Mexico-headquartered Alpek will shut down its RPET plant in Reading, Pennsylvania, in mid-March, according to a WARN notice filed with the state.
According to the notification, 100 employees will be affected, and the site closure will be effective March 15. The company still has RPET production at its Indiana plant. The Reading plant is the former site of CarbonLite operations.
Last June, Alpek announced it was closing its plant in North Carolina, which included both virgin and RPET production. Alpek is the largest PET producer globally, listing on its site 15 manufacturing locations in nine countries, including the US, Mexico, Brazil, Argentina, UK, Canada, United Arab Emirates, Oman and Saudi Arabia.
Steve Alexander, CEO of the Association of Plastic Recyclers, told Plastics Recycling News the closure was “yet another unfortunate result” of factors including global overproduction of virgin plastic, imports of inexpensive recycled resin, and the lack of support for the domestic plastics recycling industry, including brands that have backed away from PCR content commitments.
APR owns Resource Recycling, Inc., publisher of Plastics Recycling News.
“You know, we hear a lot about infrastructure, and we have a recycling industry which can produce both volume and quality of material that the market wants, but because there are cheaper alternatives, people are going to go to that,” he said. “And the fact of the matter is that no recycler is going to continue to invest in this without a market.”
He added that the facilities that have closed, including rPlanet Earth and Natura PCR, were all built within the last 15 years. “It’s not like it’s an aging infrastructure or an aging industry.”

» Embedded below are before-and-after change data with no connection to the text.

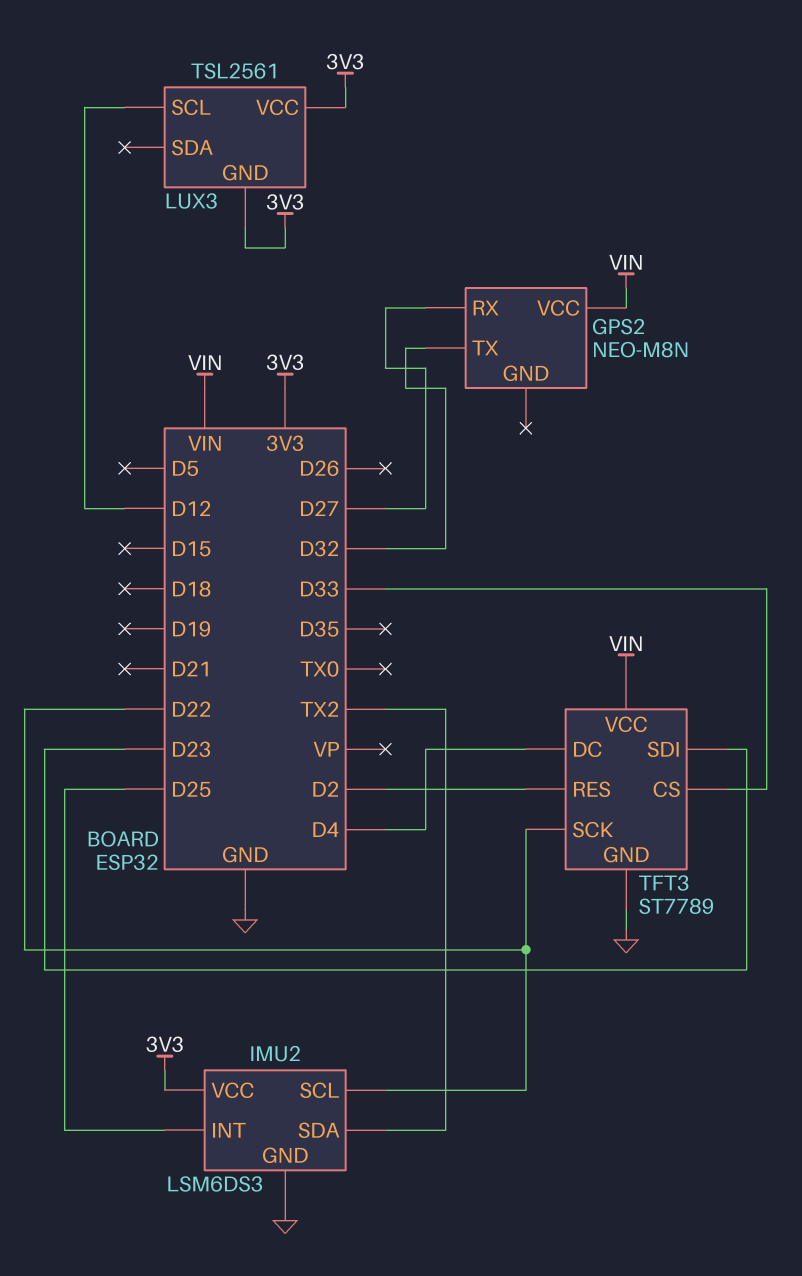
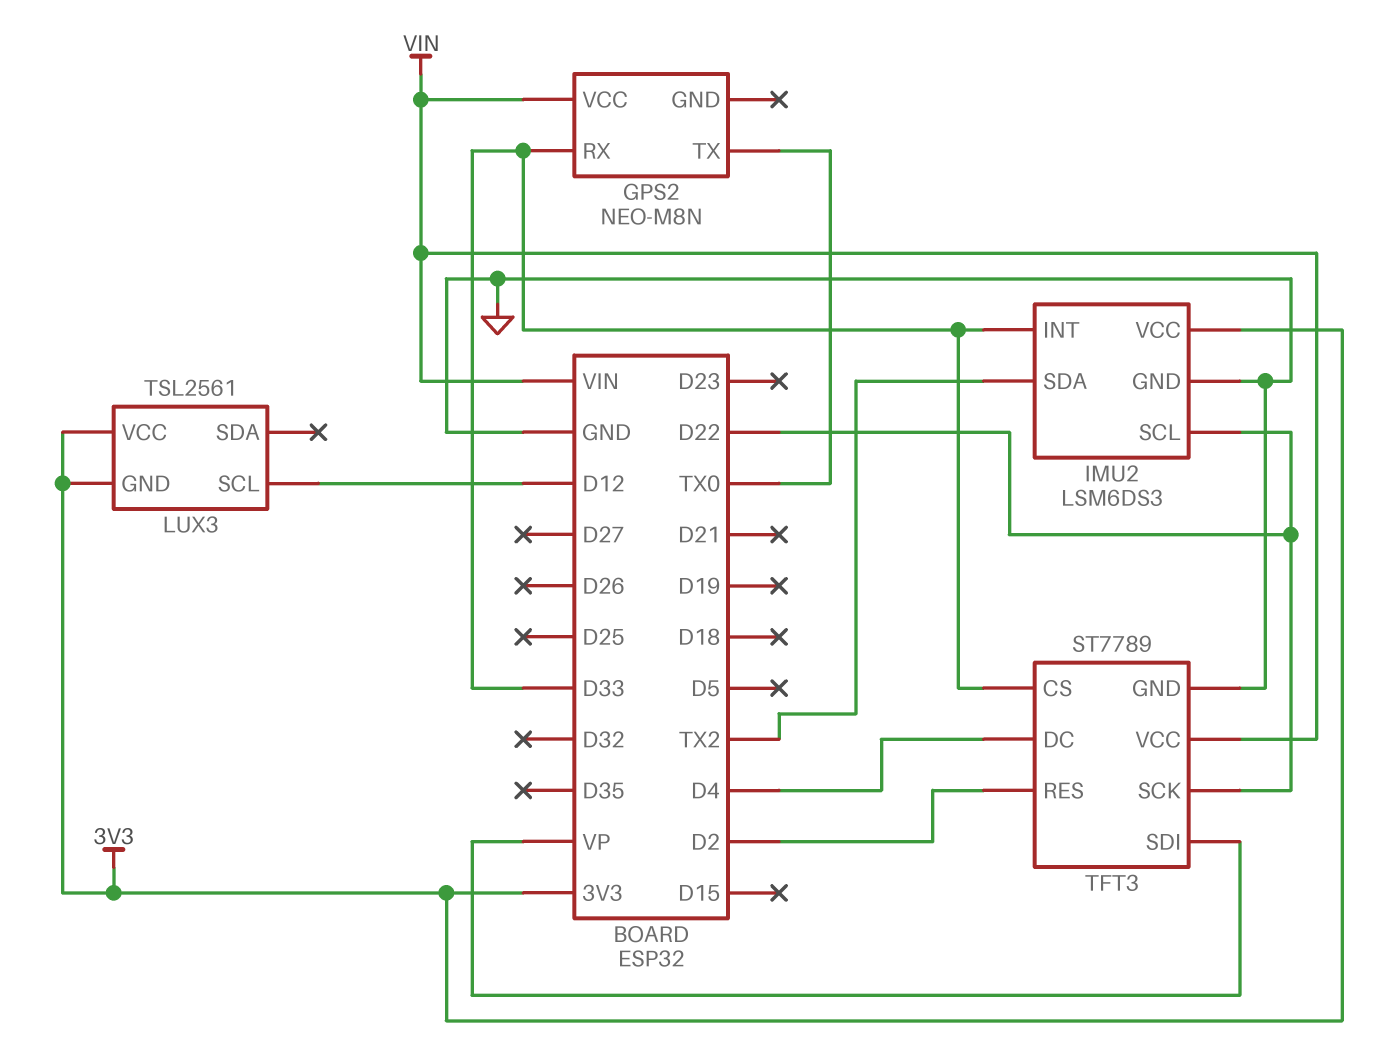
GPS2 pin RX: D27 -> D33
GPS2 pin TX: D32 -> TX0
IMU2 pin INT: D25 -> D33
TFT3 pin SDI: D23 -> VP

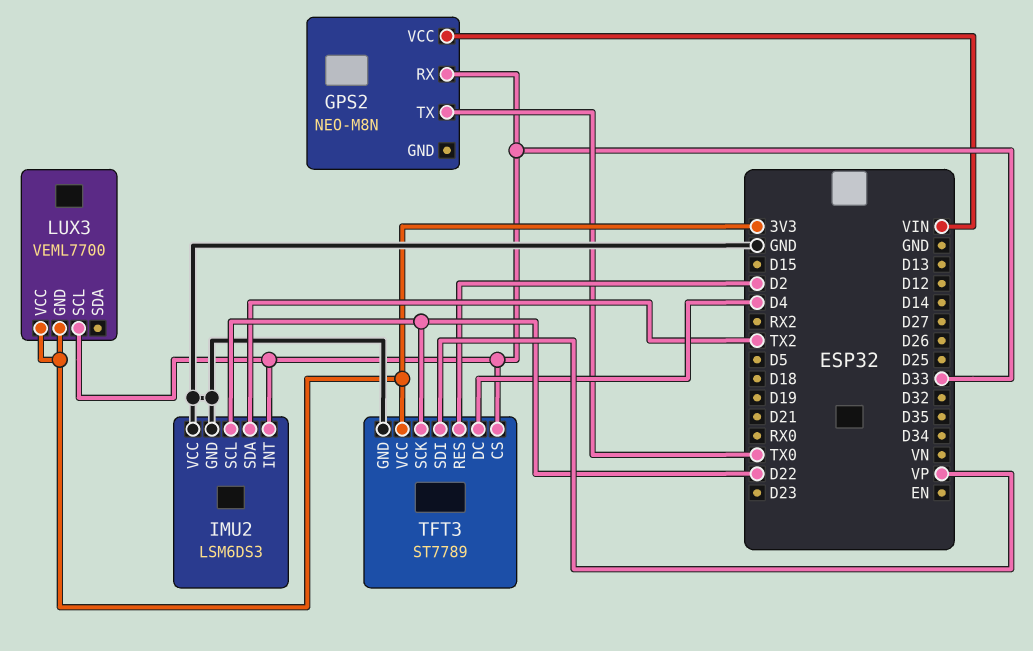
IMU2 pin VCC: 3V3 -> GND
LUX3: TSL2561 -> VEML7700
LUX3 pin SCL: D12 -> D33
TFT3 pin VCC: VIN -> 3V3

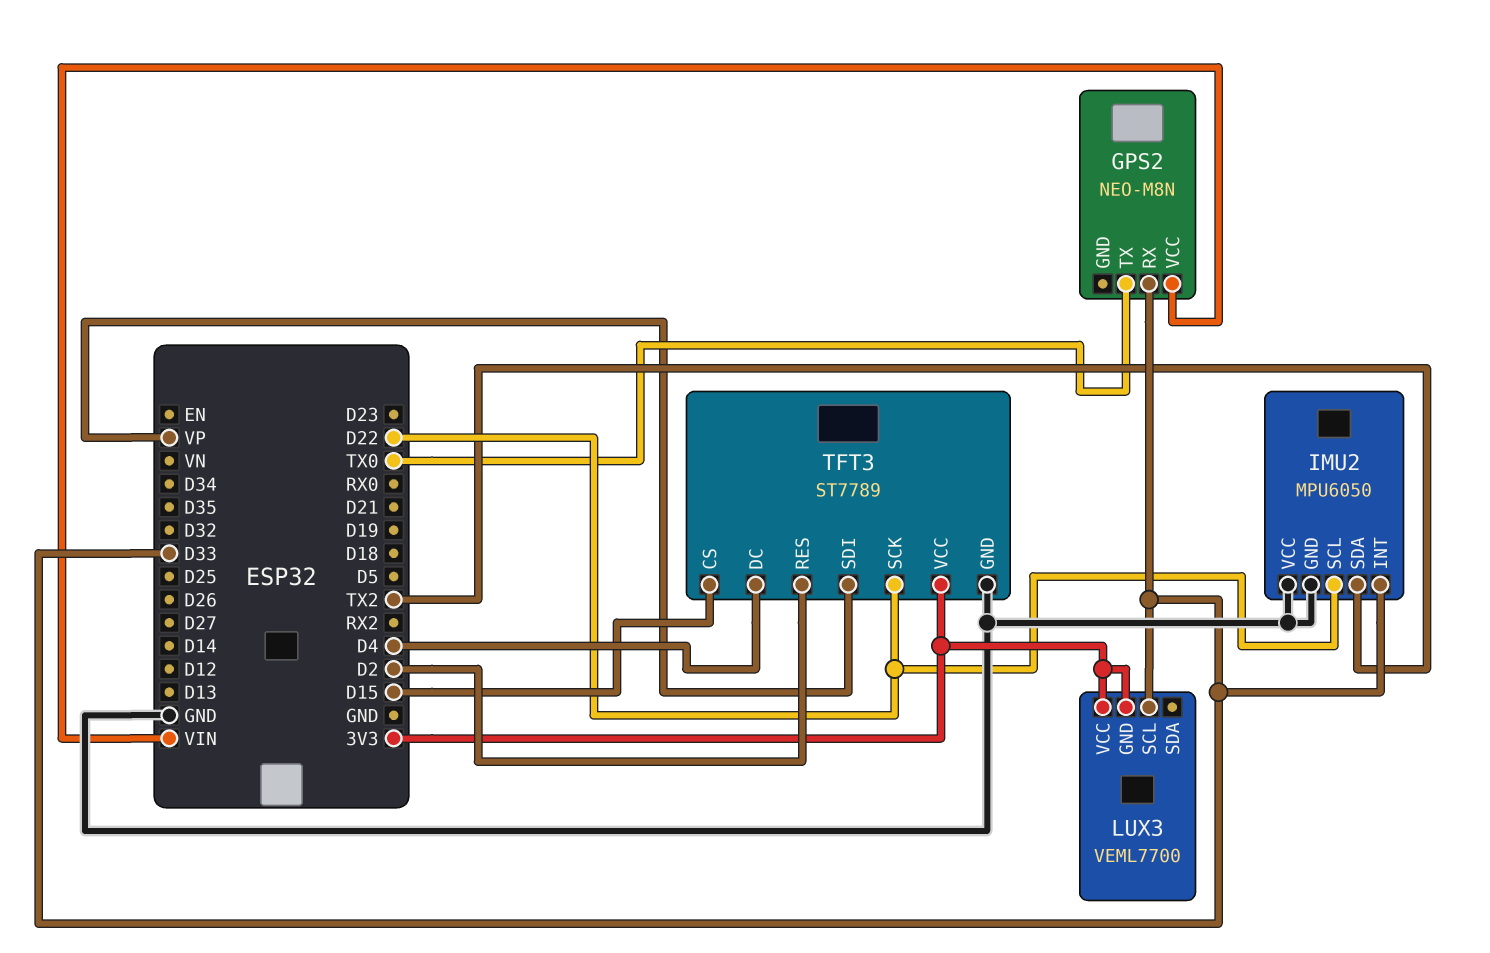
IMU2: LSM6DS3 -> MPU6050
TFT3 pin CS: D33 -> D15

At the heart of the recent failures is that the US has provided incentives for renewable energy, such as purchases of electric vehicles and for providing infrastructure to charge them. “And yet, we have a material that reduces the use of fossil fuels, takes less energy to produce, reduces carbon footprint, as well as someone’s global greenhouse gas emissions by using recycled material, and we don’t incentivize the utilization of that.”
As such, Alexander emphasized the need for stakeholders to work together to advance policy initiatives to support the domestic plastics recycling industry, “or there won’t be any.”